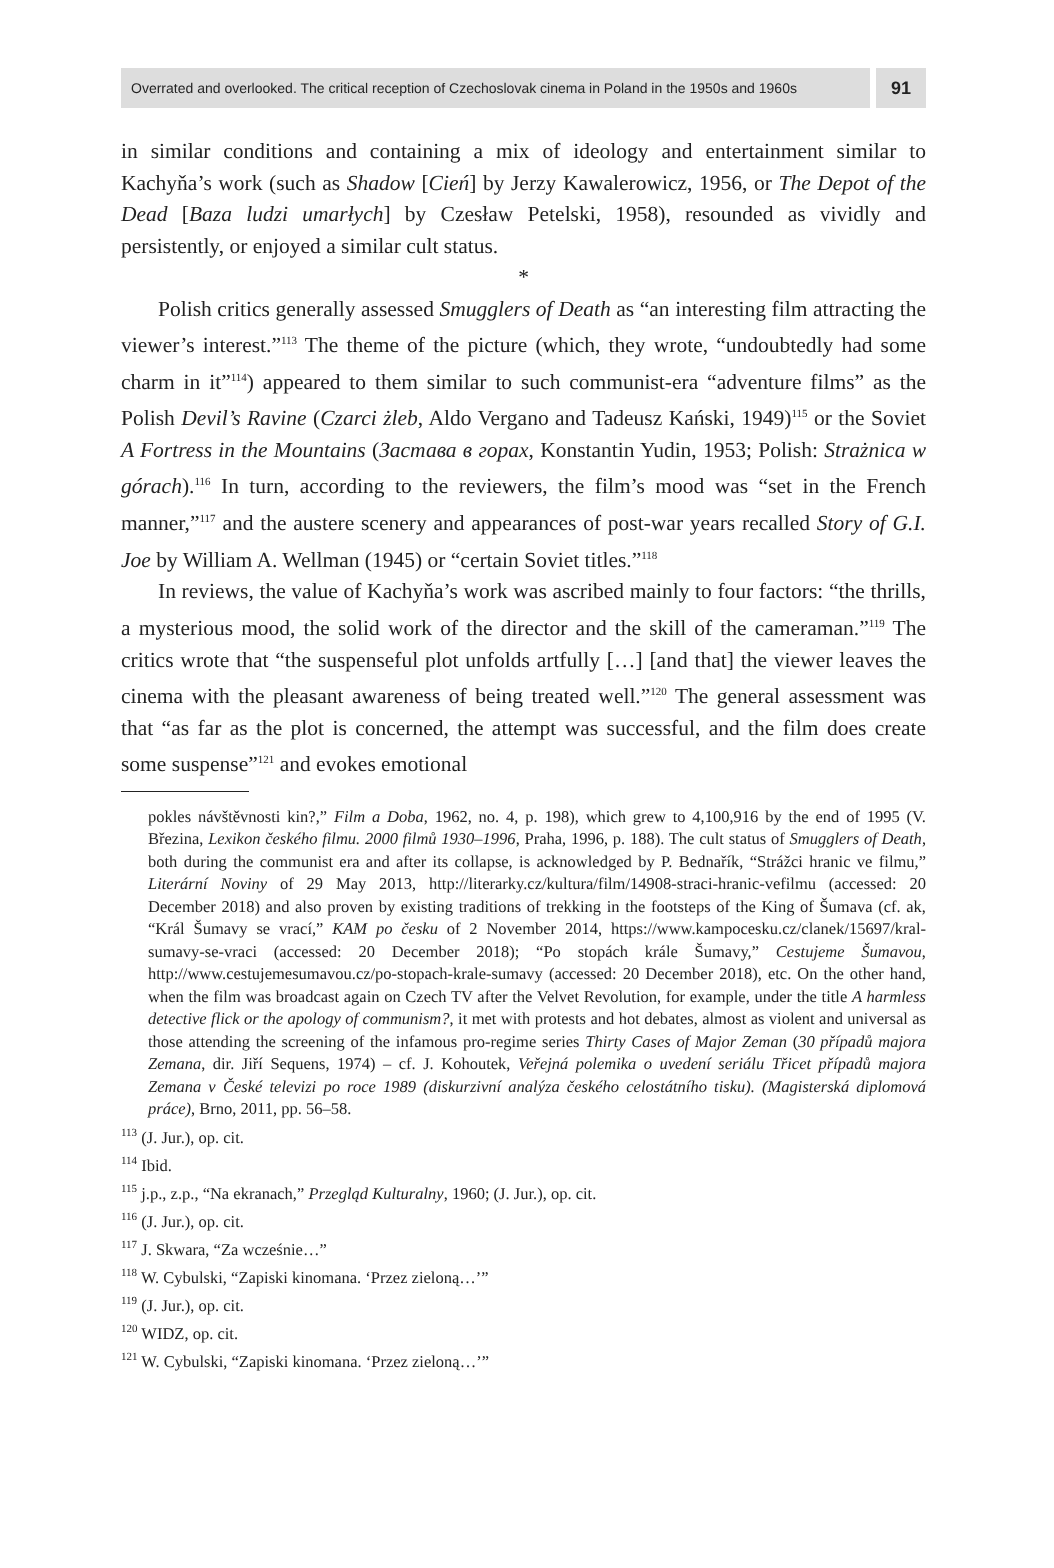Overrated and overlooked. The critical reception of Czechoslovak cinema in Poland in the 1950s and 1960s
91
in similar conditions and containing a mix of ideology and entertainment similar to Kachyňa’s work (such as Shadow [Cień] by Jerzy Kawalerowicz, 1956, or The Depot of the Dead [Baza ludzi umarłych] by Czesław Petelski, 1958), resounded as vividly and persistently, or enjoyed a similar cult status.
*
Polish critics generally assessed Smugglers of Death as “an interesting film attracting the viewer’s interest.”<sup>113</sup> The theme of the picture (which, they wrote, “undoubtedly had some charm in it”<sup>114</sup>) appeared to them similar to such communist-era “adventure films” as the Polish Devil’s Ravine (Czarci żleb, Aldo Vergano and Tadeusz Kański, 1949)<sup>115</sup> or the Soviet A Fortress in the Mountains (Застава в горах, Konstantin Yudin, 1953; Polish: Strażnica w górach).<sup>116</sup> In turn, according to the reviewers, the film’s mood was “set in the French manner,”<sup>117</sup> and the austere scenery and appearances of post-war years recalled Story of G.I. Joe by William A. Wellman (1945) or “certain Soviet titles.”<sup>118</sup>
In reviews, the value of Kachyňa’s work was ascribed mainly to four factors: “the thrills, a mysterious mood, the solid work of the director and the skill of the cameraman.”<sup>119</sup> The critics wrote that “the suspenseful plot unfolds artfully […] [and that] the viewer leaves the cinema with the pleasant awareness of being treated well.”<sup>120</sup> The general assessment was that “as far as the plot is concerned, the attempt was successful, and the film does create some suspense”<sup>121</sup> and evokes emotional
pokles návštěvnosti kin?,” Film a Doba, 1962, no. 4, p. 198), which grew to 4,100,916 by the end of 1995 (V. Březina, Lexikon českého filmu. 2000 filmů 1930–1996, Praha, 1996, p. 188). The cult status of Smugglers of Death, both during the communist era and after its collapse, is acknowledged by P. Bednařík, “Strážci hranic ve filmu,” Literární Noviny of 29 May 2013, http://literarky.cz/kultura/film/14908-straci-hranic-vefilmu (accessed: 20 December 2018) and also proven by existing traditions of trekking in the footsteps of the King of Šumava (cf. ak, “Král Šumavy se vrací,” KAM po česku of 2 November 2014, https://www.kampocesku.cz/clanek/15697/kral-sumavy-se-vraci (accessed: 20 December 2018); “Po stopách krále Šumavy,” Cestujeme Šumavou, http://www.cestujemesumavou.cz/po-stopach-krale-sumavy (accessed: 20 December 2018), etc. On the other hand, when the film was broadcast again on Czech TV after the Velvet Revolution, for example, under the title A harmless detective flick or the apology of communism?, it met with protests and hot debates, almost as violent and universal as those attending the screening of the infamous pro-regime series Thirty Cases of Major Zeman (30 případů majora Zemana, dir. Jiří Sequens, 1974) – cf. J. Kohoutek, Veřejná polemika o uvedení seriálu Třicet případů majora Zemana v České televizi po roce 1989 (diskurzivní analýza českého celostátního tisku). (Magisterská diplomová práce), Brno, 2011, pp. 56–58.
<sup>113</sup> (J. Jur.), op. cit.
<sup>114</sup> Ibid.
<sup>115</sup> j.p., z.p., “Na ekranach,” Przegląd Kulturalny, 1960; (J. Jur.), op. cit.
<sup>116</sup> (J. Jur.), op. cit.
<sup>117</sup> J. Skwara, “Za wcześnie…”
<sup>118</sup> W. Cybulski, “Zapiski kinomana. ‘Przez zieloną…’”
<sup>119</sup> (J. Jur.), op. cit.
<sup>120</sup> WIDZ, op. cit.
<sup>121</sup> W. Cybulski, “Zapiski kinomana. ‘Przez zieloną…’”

- TASK DETAILS -
Could you reproduce the records above exactly, leaving out every picture?

- EXERCISE ANSWER -
Overrated and overlooked. The critical reception of Czechoslovak cinema in Poland in the 1950s and 1960s
91
in similar conditions and containing a mix of ideology and entertainment similar to Kachyňa’s work (such as Shadow [Cień] by Jerzy Kawalerowicz, 1956, or The Depot of the Dead [Baza ludzi umarłych] by Czesław Petelski, 1958), resounded as vividly and persistently, or enjoyed a similar cult status.
*
Polish critics generally assessed Smugglers of Death as “an interesting film attracting the viewer’s interest.”<sup>113</sup> The theme of the picture (which, they wrote, “undoubtedly had some charm in it”<sup>114</sup>) appeared to them similar to such communist-era “adventure films” as the Polish Devil’s Ravine (Czarci żleb, Aldo Vergano and Tadeusz Kański, 1949)<sup>115</sup> or the Soviet A Fortress in the Mountains (Застава в горах, Konstantin Yudin, 1953; Polish: Strażnica w górach).<sup>116</sup> In turn, according to the reviewers, the film’s mood was “set in the French manner,”<sup>117</sup> and the austere scenery and appearances of post-war years recalled Story of G.I. Joe by William A. Wellman (1945) or “certain Soviet titles.”<sup>118</sup>
In reviews, the value of Kachyňa’s work was ascribed mainly to four factors: “the thrills, a mysterious mood, the solid work of the director and the skill of the cameraman.”<sup>119</sup> The critics wrote that “the suspenseful plot unfolds artfully […] [and that] the viewer leaves the cinema with the pleasant awareness of being treated well.”<sup>120</sup> The general assessment was that “as far as the plot is concerned, the attempt was successful, and the film does create some suspense”<sup>121</sup> and evokes emotional
pokles návštěvnosti kin?,” Film a Doba, 1962, no. 4, p. 198), which grew to 4,100,916 by the end of 1995 (V. Březina, Lexikon českého filmu. 2000 filmů 1930–1996, Praha, 1996, p. 188). The cult status of Smugglers of Death, both during the communist era and after its collapse, is acknowledged by P. Bednařík, “Strážci hranic ve filmu,” Literární Noviny of 29 May 2013, http://literarky.cz/kultura/film/14908-straci-hranic-vefilmu (accessed: 20 December 2018) and also proven by existing traditions of trekking in the footsteps of the King of Šumava (cf. ak, “Král Šumavy se vrací,” KAM po česku of 2 November 2014, https://www.kampocesku.cz/clanek/15697/kral-sumavy-se-vraci (accessed: 20 December 2018); “Po stopách krále Šumavy,” Cestujeme Šumavou, http://www.cestujemesumavou.cz/po-stopach-krale-sumavy (accessed: 20 December 2018), etc. On the other hand, when the film was broadcast again on Czech TV after the Velvet Revolution, for example, under the title A harmless detective flick or the apology of communism?, it met with protests and hot debates, almost as violent and universal as those attending the screening of the infamous pro-regime series Thirty Cases of Major Zeman (30 případů majora Zemana, dir. Jiří Sequens, 1974) – cf. J. Kohoutek, Veřejná polemika o uvedení seriálu Třicet případů majora Zemana v České televizi po roce 1989 (diskurzivní analýza českého celostátního tisku). (Magisterská diplomová práce), Brno, 2011, pp. 56–58.
<sup>113</sup> (J. Jur.), op. cit.
<sup>114</sup> Ibid.
<sup>115</sup> j.p., z.p., “Na ekranach,” Przegląd Kulturalny, 1960; (J. Jur.), op. cit.
<sup>116</sup> (J. Jur.), op. cit.
<sup>117</sup> J. Skwara, “Za wcześnie…”
<sup>118</sup> W. Cybulski, “Zapiski kinomana. ‘Przez zieloną…’”
<sup>119</sup> (J. Jur.), op. cit.
<sup>120</sup> WIDZ, op. cit.
<sup>121</sup> W. Cybulski, “Zapiski kinomana. ‘Przez zieloną…’”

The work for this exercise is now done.